-
Notifications
You must be signed in to change notification settings - Fork 95
FusekiTuning
If you use Fuseki (with Skosmos or otherwise) in a production system, it can be useful to tune it for better performance and resilience. This page contains tips and advice for Fuseki tuning.
By default, the Fuseki startup script sets the JVM option -Xmx1200M, i.e. allocates up to 1.2GB memory for the Fuseki process. This can be a bit low and may cause Fuseki to run out of memory. The amount of memory required also depends on the number of requests performed in parallel, so if you are low on memory, it makes sense to aggressively limit the number of Jetty threads (see below).
You can adjust the -Xmx setting either by editing the startup script or by setting the JVM_ARGS environment variable.
Finto.fi uses -Xmx8G on a machine with 16GB of memory, with the Jetty thread pool set to 4-6 threads.
If there are lots of parallel requests, Fuseki easily gets overwhelmed, eats too much memory and the JVM GC starts thrashing. By default, there is no limit on the number of parallel requests in Jetty (the servlet container for Fuseki). Also the queue for incoming requests has no upper limit, so even when the situation starts clearing up there may be a long backlog of requests to process. See the Jetty thread pool tuning documentation for more information.

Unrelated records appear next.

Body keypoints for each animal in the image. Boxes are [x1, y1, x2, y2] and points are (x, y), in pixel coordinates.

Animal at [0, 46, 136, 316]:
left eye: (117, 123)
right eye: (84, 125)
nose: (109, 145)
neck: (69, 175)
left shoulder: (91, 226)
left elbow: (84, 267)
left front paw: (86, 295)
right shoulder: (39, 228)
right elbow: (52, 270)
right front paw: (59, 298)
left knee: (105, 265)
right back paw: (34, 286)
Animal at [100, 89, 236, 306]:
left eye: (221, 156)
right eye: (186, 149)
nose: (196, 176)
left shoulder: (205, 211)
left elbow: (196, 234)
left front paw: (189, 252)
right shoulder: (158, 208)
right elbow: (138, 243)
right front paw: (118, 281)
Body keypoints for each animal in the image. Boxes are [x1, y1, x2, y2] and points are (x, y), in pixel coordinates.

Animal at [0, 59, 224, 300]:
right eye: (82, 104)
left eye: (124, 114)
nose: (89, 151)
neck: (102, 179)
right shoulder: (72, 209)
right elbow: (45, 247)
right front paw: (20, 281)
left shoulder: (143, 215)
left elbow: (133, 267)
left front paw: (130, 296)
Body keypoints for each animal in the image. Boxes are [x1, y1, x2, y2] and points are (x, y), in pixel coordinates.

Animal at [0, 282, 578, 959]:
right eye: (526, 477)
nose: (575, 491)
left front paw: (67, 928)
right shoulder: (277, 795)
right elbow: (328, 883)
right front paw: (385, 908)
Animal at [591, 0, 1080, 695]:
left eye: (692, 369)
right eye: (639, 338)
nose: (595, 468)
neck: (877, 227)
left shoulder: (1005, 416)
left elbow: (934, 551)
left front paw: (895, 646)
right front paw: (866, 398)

Fuseki can use a custom Jetty configuration (using the --jetty-config=jetty.xml parameter) where limits can be set on the thread count and the queue size for waiting requests. A Jetty thread count close to the number of CPU cores in the system makes the most sense - queries are generally CPU bound as the TDB database usually fits in disk cache. Anything above that will generally just increase Fuseki memory consumption with no improvement in performance.
This custom jetty.xml configuration sets the thread count to between 4 and 6 and the size of the request queue to 100:
<?xml version="1.0"?>
<!DOCTYPE Configure PUBLIC "-//Jetty//Configure//EN"

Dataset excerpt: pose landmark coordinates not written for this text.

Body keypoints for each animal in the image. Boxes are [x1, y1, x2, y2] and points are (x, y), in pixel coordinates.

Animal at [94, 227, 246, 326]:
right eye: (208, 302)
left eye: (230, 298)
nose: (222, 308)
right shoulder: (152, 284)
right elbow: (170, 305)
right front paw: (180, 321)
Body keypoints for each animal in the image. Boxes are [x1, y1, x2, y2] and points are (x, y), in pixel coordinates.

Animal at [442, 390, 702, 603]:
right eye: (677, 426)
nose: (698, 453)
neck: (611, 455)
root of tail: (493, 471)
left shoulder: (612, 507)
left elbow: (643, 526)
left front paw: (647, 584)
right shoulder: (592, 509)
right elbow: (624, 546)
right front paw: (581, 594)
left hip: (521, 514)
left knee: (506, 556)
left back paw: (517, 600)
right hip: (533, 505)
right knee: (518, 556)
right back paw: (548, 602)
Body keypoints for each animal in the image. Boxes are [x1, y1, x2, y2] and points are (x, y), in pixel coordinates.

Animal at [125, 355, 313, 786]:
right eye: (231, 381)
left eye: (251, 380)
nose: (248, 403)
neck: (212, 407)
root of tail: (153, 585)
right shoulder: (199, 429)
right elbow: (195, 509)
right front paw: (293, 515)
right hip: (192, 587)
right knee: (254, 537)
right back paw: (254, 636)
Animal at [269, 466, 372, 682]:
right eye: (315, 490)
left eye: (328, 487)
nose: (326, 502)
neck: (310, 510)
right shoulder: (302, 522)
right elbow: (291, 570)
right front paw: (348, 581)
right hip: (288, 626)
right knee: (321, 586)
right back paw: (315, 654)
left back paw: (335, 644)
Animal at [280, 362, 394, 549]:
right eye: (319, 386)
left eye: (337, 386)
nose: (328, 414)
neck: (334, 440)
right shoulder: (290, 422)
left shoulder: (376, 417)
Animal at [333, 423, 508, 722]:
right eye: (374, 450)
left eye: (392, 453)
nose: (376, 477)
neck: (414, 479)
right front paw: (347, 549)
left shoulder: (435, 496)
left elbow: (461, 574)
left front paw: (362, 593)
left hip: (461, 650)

"http://www.eclipse.org/jetty/configure.dtd">
<!--
Reference: http://wiki.eclipse.org/Jetty/Reference/jetty.xml_syntax
http://wiki.eclipse.org/Jetty/Reference/jetty.xml
-->
<Configure id="Fuseki" class="org.eclipse.jetty.server.Server">
<Call name="addConnector">
<Arg>
<!-- org.eclipse.jetty.server.nio.BlockingChannelConnector -->
<!-- org.eclipse.jetty.server.nio.SelectChannelConnector -->
<New class="org.eclipse.jetty.server.nio.SelectChannelConnector">
<!-- BlockingChannelConnector specific:
<Set name="useDirectBuffer">false</Set>
-->
<!-- Only listen to interface ...
<Set name="host">localhost</Set>
-->
<Set name="port">3030</Set>
<Set name="maxIdleTime">0</Set>
<!-- All connectors -->
<Set name="requestHeaderSize">65536</Set> <!-- 64*1024 -->
<Set name="requestBufferSize">5242880</Set> <!-- 5*1024*1024 -->
<Set name="responseBufferSize">5242880</Set> <!-- 5*1024*1024 -->
</New>
</Arg>
</Call>
<Set name="ThreadPool">
<New class="org.eclipse.jetty.util.thread.QueuedThreadPool">
<!-- specify a bounded queue -->
<Arg>
<New class="java.util.concurrent.ArrayBlockingQueue">
<Arg type="int">100</Arg>
</New>
</Arg>
<Set name="minThreads">4</Set>
<Set name="maxThreads">6</Set>
<Set name="detailedDump">false</Set>
</New>
</Set>
</Configure>
Using a caching reverse proxy (e.g. Varnish or nginx) is recommended, either in front of Skosmos, in front of the SPARQL endpoint, or both. Most SPARQL queries performed by Skosmos are HTTP GET requests, which are easily cached.